Project ‘DB-7 twin-engine attacker’ by the Douglas Aircraft Company quickly finished the required tests, and acquired a contract for 100 units to be shipped to France on February 1939. French authorities then soon requested to increase the engine power, and placed an order for another 170 units. Disassembled in sections, the DB-7s had been shipped both to France and North Africa to assemble and serve French Air Forces; but the Great War came.

At the moment of German invasion into France, only 64 planes were combat ready, with the first sortie of 12 attackers being sent to bomb the German columns in May 1940. France was defeated in two months, and the surviving DB-7s passed to the Vichy government, which was now in collaboration with the Nazis. The Douglas Aircraft Company then revoked the contract with France, but the assembling of the DB-7 continued - the original contract with the French was then re-assigned to aid Great Britain. The first twin-engine heavies arrived to the British Isles in August 1940 under the designation of Boston. British pilots were pleased with the easy controls and maneuverability of the aircraft. The multi-purposed profile of the DB-7 allowed usage as a fast and agile medium or light bomber, as well as an effective night fighter (this version was nicknamed “Havoc”). When the original contract with the Douglas Aircraft Company was completed, units continued to arrive in Great Britain - this time under a Lend-Lease agreement. The aircraft were given the American designation A-20 but British nickname remained - now the aircraft was known as A-20 Havoc.

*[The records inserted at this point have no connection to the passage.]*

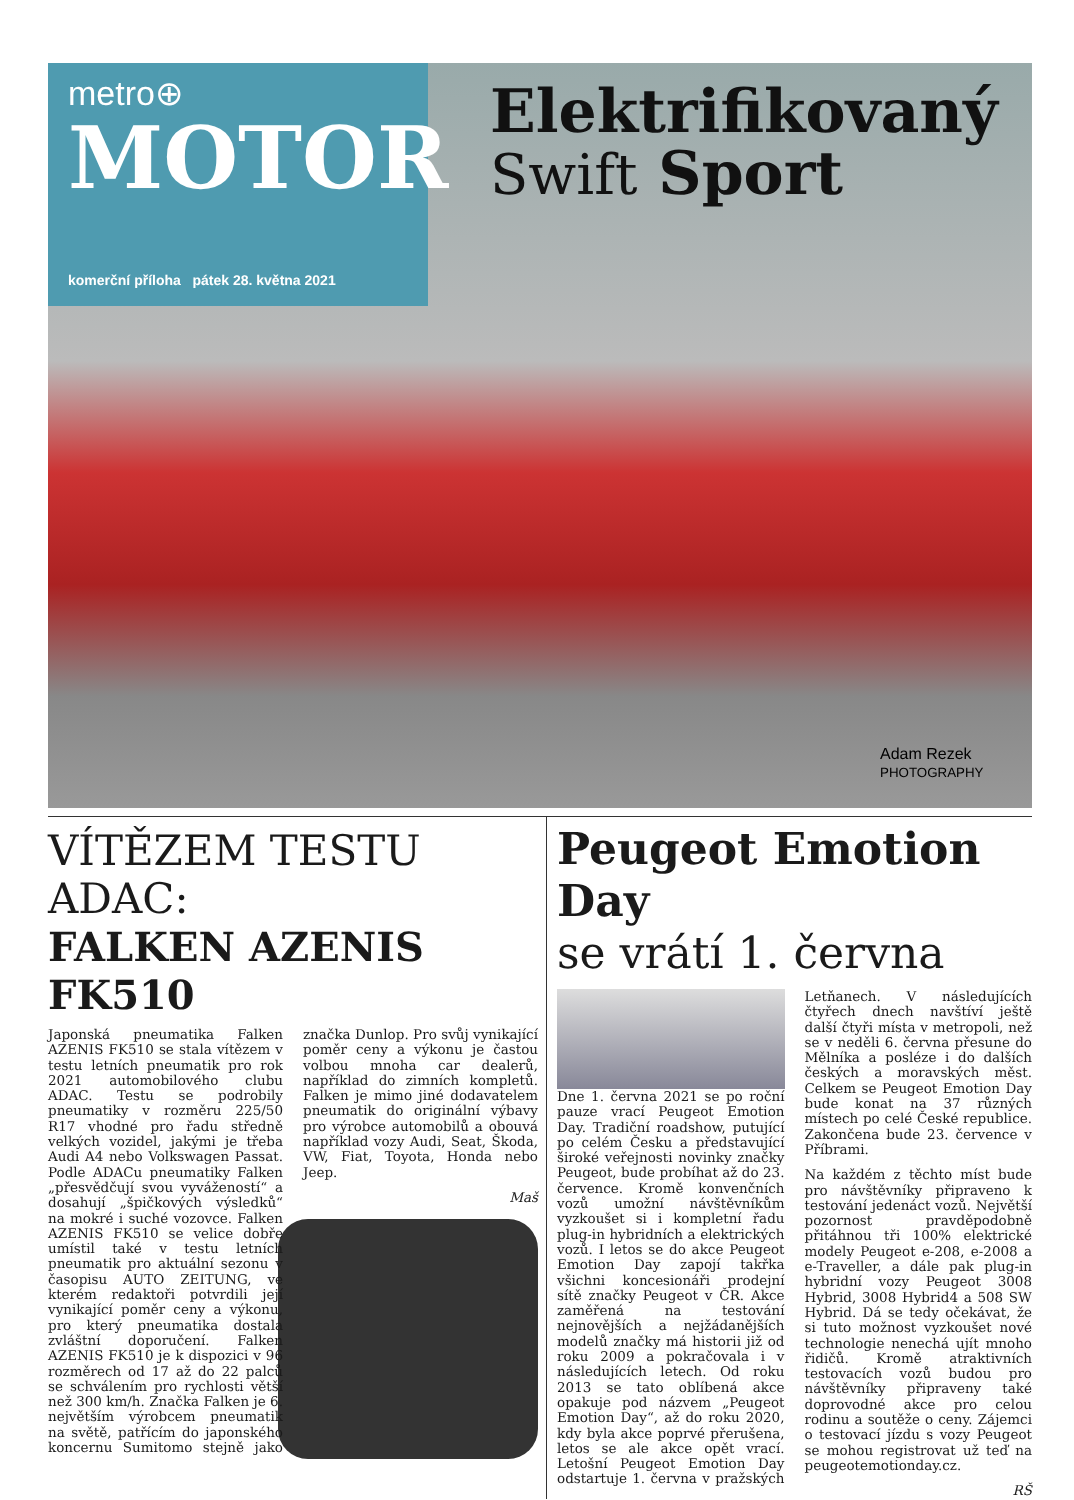metro⊕
MOTOR
komerční příloha pátek 28. května 2021
Elektrifikovaný
Swift Sport
Adam Rezek
PHOTOGRAPHY
VÍTĚZEM TESTU ADAC:
FALKEN AZENIS FK510
Japonská pneumatika Falken AZENIS FK510 se stala vítězem v testu letních pneumatik pro rok 2021 automobilového clubu ADAC. Testu se podrobily pneumatiky v rozměru 225/50 R17 vhodné pro řadu středně velkých vozidel, jakými je třeba Audi A4 nebo Volkswagen Passat. Podle ADACu pneumatiky Falken „přesvědčují svou vyvážeností“ a dosahují „špičkových výsledků“ na mokré i suché vozovce. Falken AZENIS FK510 se velice dobře umístil také v testu letních pneumatik pro aktuální sezonu v časopisu AUTO ZEITUNG, ve kterém redaktoři potvrdili její vynikající poměr ceny a výkonu, pro který pneumatika dostala zvláštní doporučení. Falken AZENIS FK510 je k dispozici v 96 rozměrech od 17 až do 22 palců se schválením pro rychlosti větší než 300 km/h. Značka Falken je 6. největším výrobcem pneumatik na světě, patřícím do japonského koncernu Sumitomo stejně jako značka Dunlop. Pro svůj vynikající poměr ceny a výkonu je častou volbou mnoha car dealerů, například do zimních kompletů. Falken je mimo jiné dodavatelem pneumatik do originální výbavy pro výrobce automobilů a obouvá například vozy Audi, Seat, Škoda, VW, Fiat, Toyota, Honda nebo Jeep.
Maš
Peugeot Emotion Day
se vrátí 1. června
Dne 1. června 2021 se po roční pauze vrací Peugeot Emotion Day. Tradiční roadshow, putující po celém Česku a představující široké veřejnosti novinky značky Peugeot, bude probíhat až do 23. července. Kromě konvenčních vozů umožní návštěvníkům vyzkoušet si i kompletní řadu plug-in hybridních a elektrických vozů. I letos se do akce Peugeot Emotion Day zapojí takřka všichni koncesionáři prodejní sítě značky Peugeot v ČR. Akce zaměřená na testování nejnovějších a nejžádanějších modelů značky má historii již od roku 2009 a pokračovala i v následujících letech. Od roku 2013 se tato oblíbená akce opakuje pod názvem „Peugeot Emotion Day“, až do roku 2020, kdy byla akce poprvé přerušena, letos se ale akce opět vrací. Letošní Peugeot Emotion Day odstartuje 1. června v pražských Letňanech. V následujících čtyřech dnech navštíví ještě další čtyři místa v metropoli, než se v neděli 6. června přesune do Mělníka a posléze i do dalších českých a moravských měst. Celkem se Peugeot Emotion Day bude konat na 37 různých místech po celé České republice. Zakončena bude 23. července v Příbrami.
Na každém z těchto míst bude pro návštěvníky připraveno k testování jedenáct vozů. Největší pozornost pravděpodobně přitáhnou tři 100% elektrické modely Peugeot e-208, e-2008 a e-Traveller, a dále pak plug-in hybridní vozy Peugeot 3008 Hybrid, 3008 Hybrid4 a 508 SW Hybrid. Dá se tedy očekávat, že si tuto možnost vyzkoušet nové technologie nenechá ujít mnoho řidičů. Kromě atraktivních testovacích vozů budou pro návštěvníky připraveny také doprovodné akce pro celou rodinu a soutěže o ceny. Zájemci o testovací jízdu s vozy Peugeot se mohou registrovat už teď na peugeotemotionday.cz.
RŠ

The Americans used the A-20 as medium bombers in the Pacific theatre on a reasonably large scale. The first combat operation involving Havocs took place in the late Aug 1942, when fast bombers engaged against Japanese positions on the island of New Guinea. By the end of Pacific campaign several hundreds of A-20 Havocs were operating in the region.

Red stars dotted the wings of the A-20 on the Eastern front, as the Soviet union used the aircraft in force. Allied Lend-Lease aid programs delivered approximately 3 000 units of the A-20 Havoc to the Soviet Union. Operated on mid- and long distances as a light and medium bomber, and even torpedo bomber, the A-20 served well to defeat nazis and remained an adored and respected aircraft to Russian Pilots and crews.

There were a total of 7,478 DB-7/A-20s built by the end of production. During its combat history, A-20 bore the insignias of the United States, Soviet Union, Great Britain, France, Canada, Australia and New Zealand.